这不是标准 C。但是,它应该可以在 Windows 操作系统上运行,并且可能也可以在其他操作系统上使用,例如 Linux (msize?) 或 Mac (alloc_size?),以及。
size_t _msize( void *memblock );
size_t _msize(void *memblock);
_msize() returns the size of a memory block allocated in the heap.
_msize() 返回在堆中分配的内存块的大小。
See this link: http://msdn.microsoft.com/en-us/library/z2s077bc.aspx
请参阅此链接:http: //msdn.microsoft.com/en-us/library/z2s077bc.aspx
回答by metamatt
You're not supposed to do that. If you want to know how much memory you've allocated, you need to keep track of it yourself.
你不应该那样做。如果你想知道你分配了多少内存,你需要自己跟踪它。
Looking outside the block of memory returned to you (before the pointer returned by malloc, or after that pointer + the number of bytes you asked for) will result in undefined behavior. It might work in practice for a given malloc implementation, but it's not a good idea to depend on that.

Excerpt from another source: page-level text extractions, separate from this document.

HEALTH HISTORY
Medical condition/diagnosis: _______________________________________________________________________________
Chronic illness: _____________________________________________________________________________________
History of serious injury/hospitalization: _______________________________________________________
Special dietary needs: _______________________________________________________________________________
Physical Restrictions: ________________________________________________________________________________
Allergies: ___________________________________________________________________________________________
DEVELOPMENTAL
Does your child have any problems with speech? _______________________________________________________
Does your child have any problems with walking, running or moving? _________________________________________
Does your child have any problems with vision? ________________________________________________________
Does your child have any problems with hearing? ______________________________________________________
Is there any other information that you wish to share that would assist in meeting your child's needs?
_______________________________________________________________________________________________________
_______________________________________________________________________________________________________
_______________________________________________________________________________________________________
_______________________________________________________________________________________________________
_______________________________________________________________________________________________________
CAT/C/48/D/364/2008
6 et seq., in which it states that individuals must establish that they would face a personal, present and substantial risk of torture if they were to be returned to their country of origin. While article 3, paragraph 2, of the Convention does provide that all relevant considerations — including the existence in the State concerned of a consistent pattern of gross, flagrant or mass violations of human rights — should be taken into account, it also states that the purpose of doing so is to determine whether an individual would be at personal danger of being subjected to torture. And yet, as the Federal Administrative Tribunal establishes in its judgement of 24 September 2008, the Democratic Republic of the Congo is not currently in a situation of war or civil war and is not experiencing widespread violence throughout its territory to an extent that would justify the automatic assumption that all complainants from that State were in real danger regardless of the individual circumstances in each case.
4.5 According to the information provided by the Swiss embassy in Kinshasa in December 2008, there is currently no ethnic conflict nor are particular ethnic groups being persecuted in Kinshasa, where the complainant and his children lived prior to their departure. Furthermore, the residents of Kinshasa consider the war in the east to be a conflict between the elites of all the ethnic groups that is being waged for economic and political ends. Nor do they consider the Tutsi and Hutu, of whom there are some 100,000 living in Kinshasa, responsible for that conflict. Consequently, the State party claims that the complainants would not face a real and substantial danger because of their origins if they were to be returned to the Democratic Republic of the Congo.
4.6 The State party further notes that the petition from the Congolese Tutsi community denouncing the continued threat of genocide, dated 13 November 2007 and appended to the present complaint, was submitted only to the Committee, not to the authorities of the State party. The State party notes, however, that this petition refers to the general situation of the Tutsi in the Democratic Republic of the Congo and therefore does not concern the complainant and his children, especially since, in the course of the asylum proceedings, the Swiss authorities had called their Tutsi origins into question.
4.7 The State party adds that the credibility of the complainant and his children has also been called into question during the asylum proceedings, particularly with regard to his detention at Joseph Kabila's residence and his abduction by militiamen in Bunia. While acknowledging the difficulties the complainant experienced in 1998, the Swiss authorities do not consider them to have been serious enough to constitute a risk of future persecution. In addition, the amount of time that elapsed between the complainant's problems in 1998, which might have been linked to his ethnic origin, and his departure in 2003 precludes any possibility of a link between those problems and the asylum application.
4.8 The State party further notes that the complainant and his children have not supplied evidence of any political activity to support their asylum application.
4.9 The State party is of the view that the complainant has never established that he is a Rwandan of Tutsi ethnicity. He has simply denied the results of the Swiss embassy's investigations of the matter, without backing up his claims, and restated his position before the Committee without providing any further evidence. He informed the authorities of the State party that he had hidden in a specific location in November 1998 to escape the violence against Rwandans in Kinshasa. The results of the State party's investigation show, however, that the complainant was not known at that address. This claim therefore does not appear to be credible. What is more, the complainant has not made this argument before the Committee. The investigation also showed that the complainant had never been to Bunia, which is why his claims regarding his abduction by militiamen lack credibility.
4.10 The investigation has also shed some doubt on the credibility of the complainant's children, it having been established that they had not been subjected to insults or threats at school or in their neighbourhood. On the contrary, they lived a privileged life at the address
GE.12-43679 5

查看返回给您的内存块(在 malloc 返回的指针之前,或在该指针之后 + 您要求的字节数)将导致未定义的行为。对于给定的 malloc 实现,它可能在实践中起作用,但依赖于它并不是一个好主意。
回答by BlackBear
This is implementation dependent
这是依赖于实现的
回答by trenki
You better stop trying to do what you are up to!
你最好停止尝试做你想做的事!
AFAIK the contents of the memory before the beginning of the allocated block are not defined by the C/C++ standard, so you would end up with an unportable solution. You have to track the length of the memory block yourself.
AFAIK 分配块开始之前的内存内容不是由 C/C++ 标准定义的,因此您最终会得到一个不可移植的解决方案。您必须自己跟踪内存块的长度。
回答by karlphillip
Running this app on my (Ubuntu) system says:
在我的(Ubuntu)系统上运行这个应用程序说:
Length of str:1009
回答by Oleiade
Every block you're allocating is precedeed by a block descriptor. Problem is, it dependends on system architecture. Try to find the block descriptor size for you own system. Try take a look at you system malloc man page.
您分配的每个块前面都有一个块描述符。问题是,它取决于系统架构。尝试为您自己的系统找到块描述符大小。试着看看你的系统 malloc 手册页。